In Amsterdam Boone may also have known Egbert van Heemskerk who was a witness for Reynier Hals there in 1661 and stayed for periods in Amsterdam in the 1660s before leaving for England. In 1660 and 1661 Boone was recorded in documents in Middelburg likely related to dealing with the estate of his brother Huybrecht and the guardianship of Huybrecht's children. In 1665 he is recorded living on the Nieuwendijk in Amsterdam. Shortly after 1665 Boone left for England. He must have been very prolific as 99 of his genre paintings were offered at London auctions between 1689 and 1692.
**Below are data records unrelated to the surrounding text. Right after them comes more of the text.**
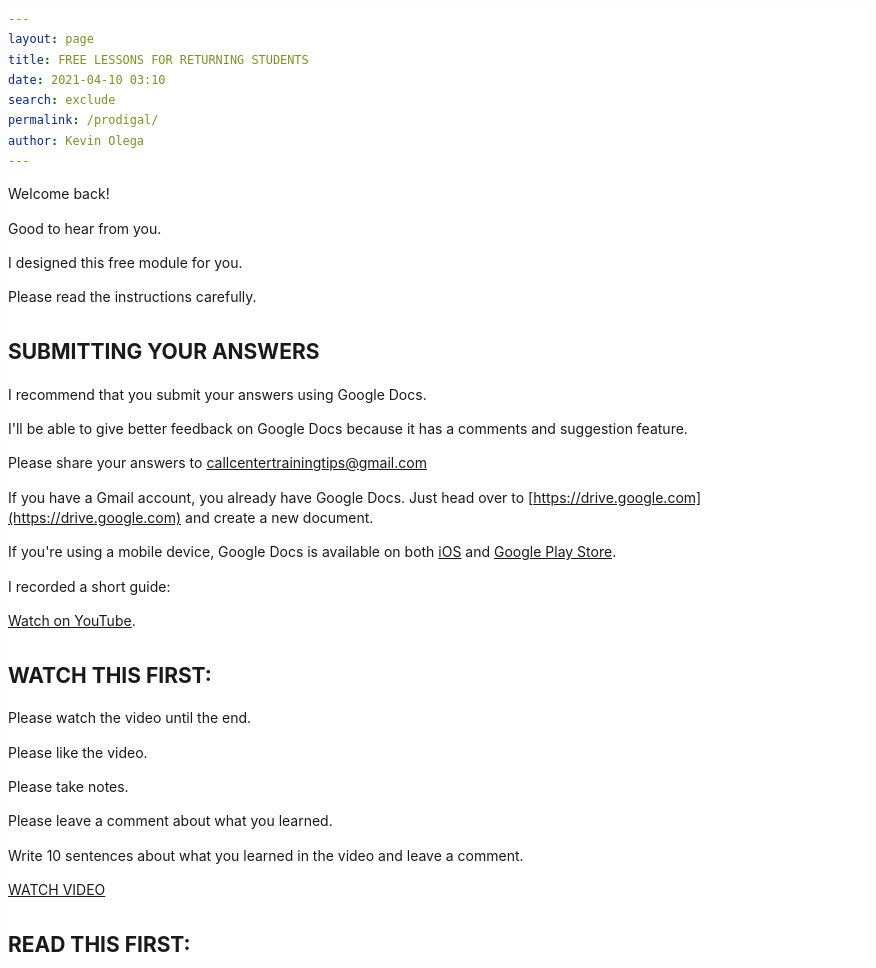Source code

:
```yaml
--- 
layout: page 
title: FREE LESSONS FOR RETURNING STUDENTS
date: 2021-04-10 03:10
search: exclude
permalink: /prodigal/ 
author: Kevin Olega 
--- 
```

Welcome back!

Good to hear from you.

I designed this free module for you.

Please read the instructions carefully.

## SUBMITTING YOUR ANSWERS

I recommend that you submit your answers using Google Docs.

I'll be able to give better feedback on Google Docs because it has a comments and suggestion feature.

Please share your answers to callcentertrainingtips@gmail.com

If you have a Gmail account, you already have Google Docs. Just head over to [https://drive.google.com](https://drive.google.com) and create a new document.

If you're using a mobile device, Google Docs is available on both [iOS](https://apps.apple.com/us/app/google-docs-sync-edit-share/id842842640) and [Google Play Store](https://play.google.com/store/apps/details?id=com.google.android.apps.docs.editors.docs&hl=en&gl=US).

I recorded a short guide:

<iframe width="560" height="315" src="https://www.youtube.com/embed/1OSLCxKX11U" frameborder="0" allow="accelerometer; autoplay; clipboard-write; encrypted-media; gyroscope; picture-in-picture" allowfullscreen></iframe>

[Watch on YouTube](https://youtu.be/1OSLCxKX11U).


## WATCH THIS FIRST:

Please watch the video until the end.

Please like the video.

Please take notes.

Please leave a comment about what you learned.

Write 10 sentences about what you learned in the video and leave a comment.

[WATCH VIDEO](https://www.youtube.com/watch?v=nwRH253pCAQ)

## READ THIS FIRST:
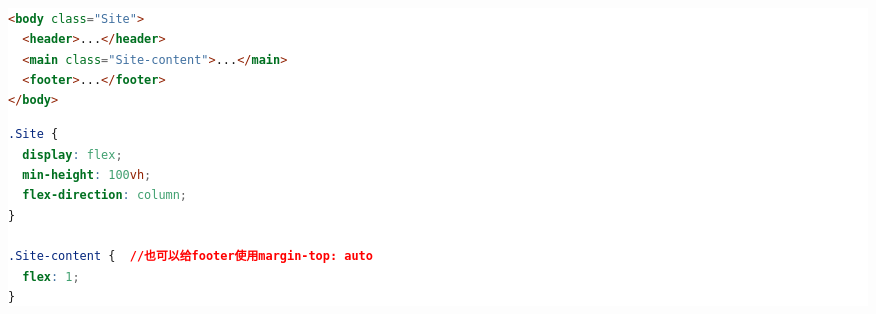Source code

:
 ```html
<body class="Site">
  <header>...</header>
  <main class="Site-content">...</main>
  <footer>...</footer>
</body>
```


```css
.Site {
  display: flex;
  min-height: 100vh;
  flex-direction: column;
}

.Site-content {  //也可以给footer使用margin-top: auto
  flex: 1;    
}
```












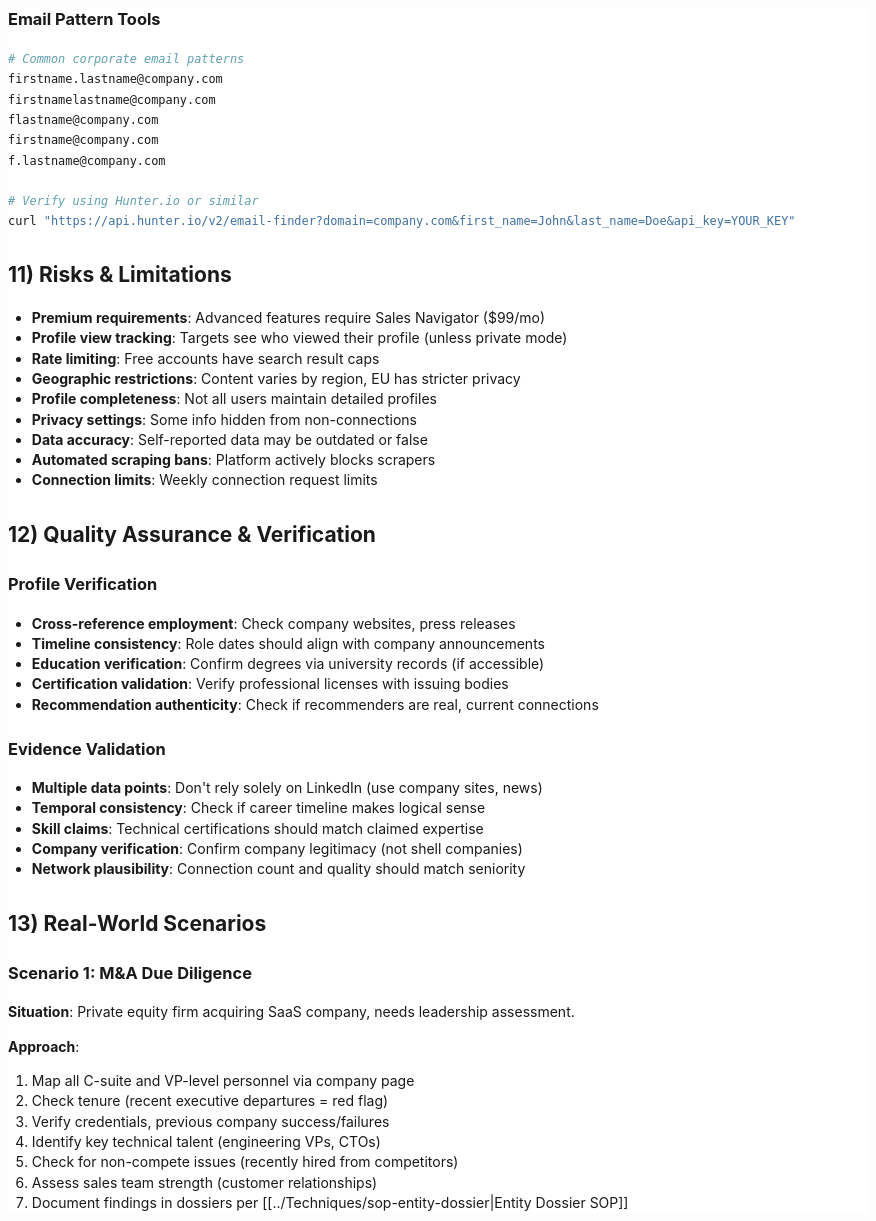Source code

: ### Email Pattern Tools
```bash
# Common corporate email patterns
firstname.lastname@company.com
firstnamelastname@company.com
flastname@company.com
firstname@company.com
f.lastname@company.com

# Verify using Hunter.io or similar
curl "https://api.hunter.io/v2/email-finder?domain=company.com&first_name=John&last_name=Doe&api_key=YOUR_KEY"
```

## 11) Risks & Limitations

- **Premium requirements**: Advanced features require Sales Navigator ($99/mo)
- **Profile view tracking**: Targets see who viewed their profile (unless private mode)
- **Rate limiting**: Free accounts have search result caps
- **Geographic restrictions**: Content varies by region, EU has stricter privacy
- **Profile completeness**: Not all users maintain detailed profiles
- **Privacy settings**: Some info hidden from non-connections
- **Data accuracy**: Self-reported data may be outdated or false
- **Automated scraping bans**: Platform actively blocks scrapers
- **Connection limits**: Weekly connection request limits

## 12) Quality Assurance & Verification

### Profile Verification
- **Cross-reference employment**: Check company websites, press releases
- **Timeline consistency**: Role dates should align with company announcements
- **Education verification**: Confirm degrees via university records (if accessible)
- **Certification validation**: Verify professional licenses with issuing bodies
- **Recommendation authenticity**: Check if recommenders are real, current connections

### Evidence Validation
- **Multiple data points**: Don't rely solely on LinkedIn (use company sites, news)
- **Temporal consistency**: Check if career timeline makes logical sense
- **Skill claims**: Technical certifications should match claimed expertise
- **Company verification**: Confirm company legitimacy (not shell companies)
- **Network plausibility**: Connection count and quality should match seniority

## 13) Real-World Scenarios

### Scenario 1: M&A Due Diligence
**Situation**: Private equity firm acquiring SaaS company, needs leadership assessment.

**Approach**:
1. Map all C-suite and VP-level personnel via company page
2. Check tenure (recent executive departures = red flag)
3. Verify credentials, previous company success/failures
4. Identify key technical talent (engineering VPs, CTOs)
5. Check for non-compete issues (recently hired from competitors)
6. Assess sales team strength (customer relationships)
7. Document findings in dossiers per [[../Techniques/sop-entity-dossier|Entity Dossier SOP]]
The Dutch engraver Jan Griffier who resided in London from 1666 is traditionally believed to have made a mezzotint portrait of Boone as a fiddle player. However, as this mezzotint was purportedly made after a painting by Hendrick ter Brugghen who died before Boone was born, it seems unlikely the mezzotint depicts Boone. As the posthumous sale of his collection was advertised in the London Gazette of 22 September 1692, Boone must have died before this date.

==Work==
Although Boone seems to have been a prolific painter, only a few works by his hand are currently known. There are no extant dated works by Boone. His known works are genre scenes and genre portraits. These works are in the peasant genre of rough looking peasants engaging in merry making in taverns. In these works the influence of Egbert van Heemskerk, a pupil of Pieter de Grebber was obvious. Other influences include Adriaen van Ostade. David Teniers the Younger and Adriaen Brouwer.